- TASK DETAILS: Transcribe all the lines below exactly. Omit the pictures.
------------------------------------------------------------
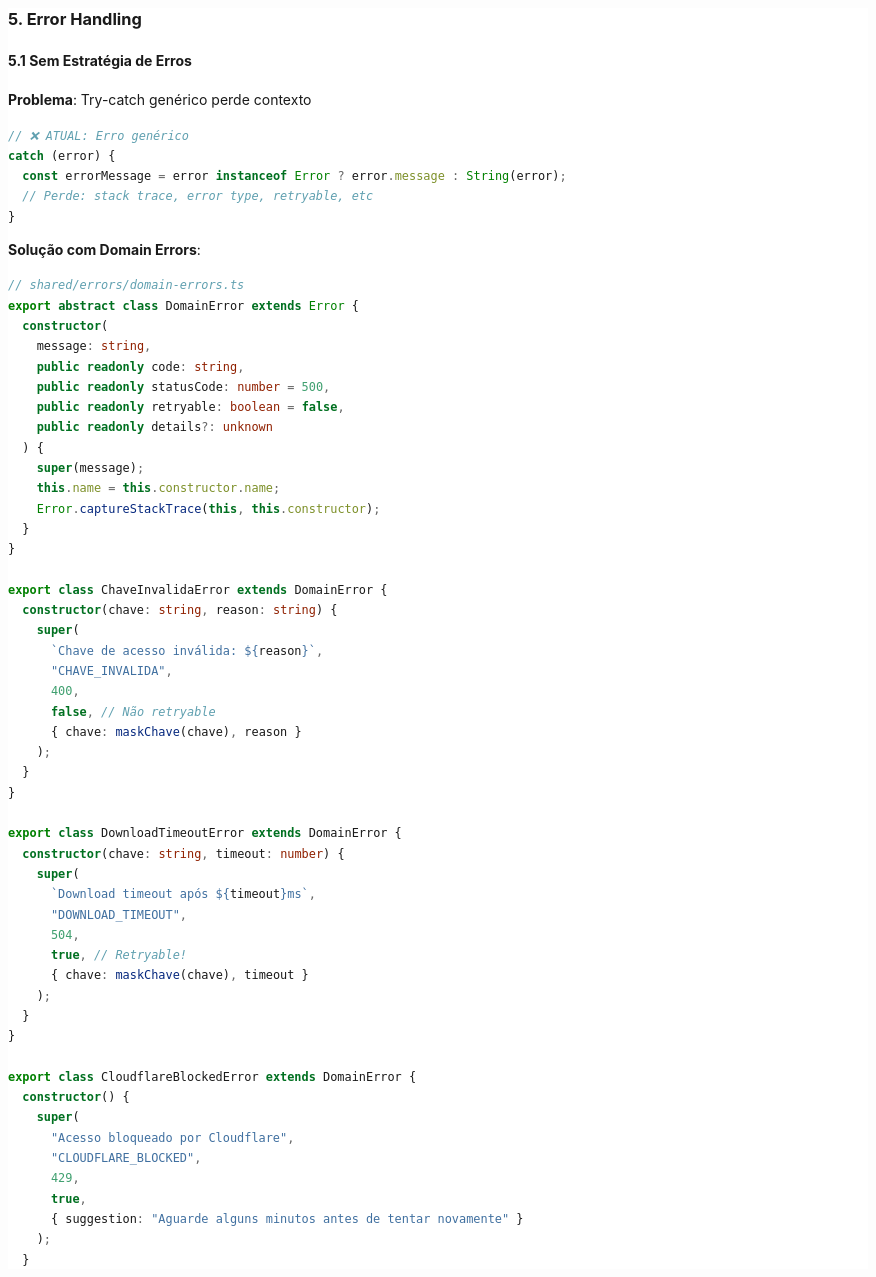 ### 5. Error Handling

#### 5.1 Sem Estratégia de Erros
**Problema**: Try-catch genérico perde contexto

```typescript
// ❌ ATUAL: Erro genérico
catch (error) {
  const errorMessage = error instanceof Error ? error.message : String(error);
  // Perde: stack trace, error type, retryable, etc
}
```

**Solução com Domain Errors**:
```typescript
// shared/errors/domain-errors.ts
export abstract class DomainError extends Error {
  constructor(
    message: string,
    public readonly code: string,
    public readonly statusCode: number = 500,
    public readonly retryable: boolean = false,
    public readonly details?: unknown
  ) {
    super(message);
    this.name = this.constructor.name;
    Error.captureStackTrace(this, this.constructor);
  }
}

export class ChaveInvalidaError extends DomainError {
  constructor(chave: string, reason: string) {
    super(
      `Chave de acesso inválida: ${reason}`,
      "CHAVE_INVALIDA",
      400,
      false, // Não retryable
      { chave: maskChave(chave), reason }
    );
  }
}

export class DownloadTimeoutError extends DomainError {
  constructor(chave: string, timeout: number) {
    super(
      `Download timeout após ${timeout}ms`,
      "DOWNLOAD_TIMEOUT",
      504,
      true, // Retryable!
      { chave: maskChave(chave), timeout }
    );
  }
}

export class CloudflareBlockedError extends DomainError {
  constructor() {
    super(
      "Acesso bloqueado por Cloudflare",
      "CLOUDFLARE_BLOCKED",
      429,
      true,
      { suggestion: "Aguarde alguns minutos antes de tentar novamente" }
    );
  }
```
------------------------------------------------------------
- PROBLEM SOLUTION:
 ### 5. Error Handling

#### 5.1 Sem Estratégia de Erros
**Problema**: Try-catch genérico perde contexto

```typescript
// ❌ ATUAL: Erro genérico
catch (error) {
  const errorMessage = error instanceof Error ? error.message : String(error);
  // Perde: stack trace, error type, retryable, etc
}
```

**Solução com Domain Errors**:
```typescript
// shared/errors/domain-errors.ts
export abstract class DomainError extends Error {
  constructor(
    message: string,
    public readonly code: string,
    public readonly statusCode: number = 500,
    public readonly retryable: boolean = false,
    public readonly details?: unknown
  ) {
    super(message);
    this.name = this.constructor.name;
    Error.captureStackTrace(this, this.constructor);
  }
}

export class ChaveInvalidaError extends DomainError {
  constructor(chave: string, reason: string) {
    super(
      `Chave de acesso inválida: ${reason}`,
      "CHAVE_INVALIDA",
      400,
      false, // Não retryable
      { chave: maskChave(chave), reason }
    );
  }
}

export class DownloadTimeoutError extends DomainError {
  constructor(chave: string, timeout: number) {
    super(
      `Download timeout após ${timeout}ms`,
      "DOWNLOAD_TIMEOUT",
      504,
      true, // Retryable!
      { chave: maskChave(chave), timeout }
    );
  }
}

export class CloudflareBlockedError extends DomainError {
  constructor() {
    super(
      "Acesso bloqueado por Cloudflare",
      "CLOUDFLARE_BLOCKED",
      429,
      true,
      { suggestion: "Aguarde alguns minutos antes de tentar novamente" }
    );
  }
```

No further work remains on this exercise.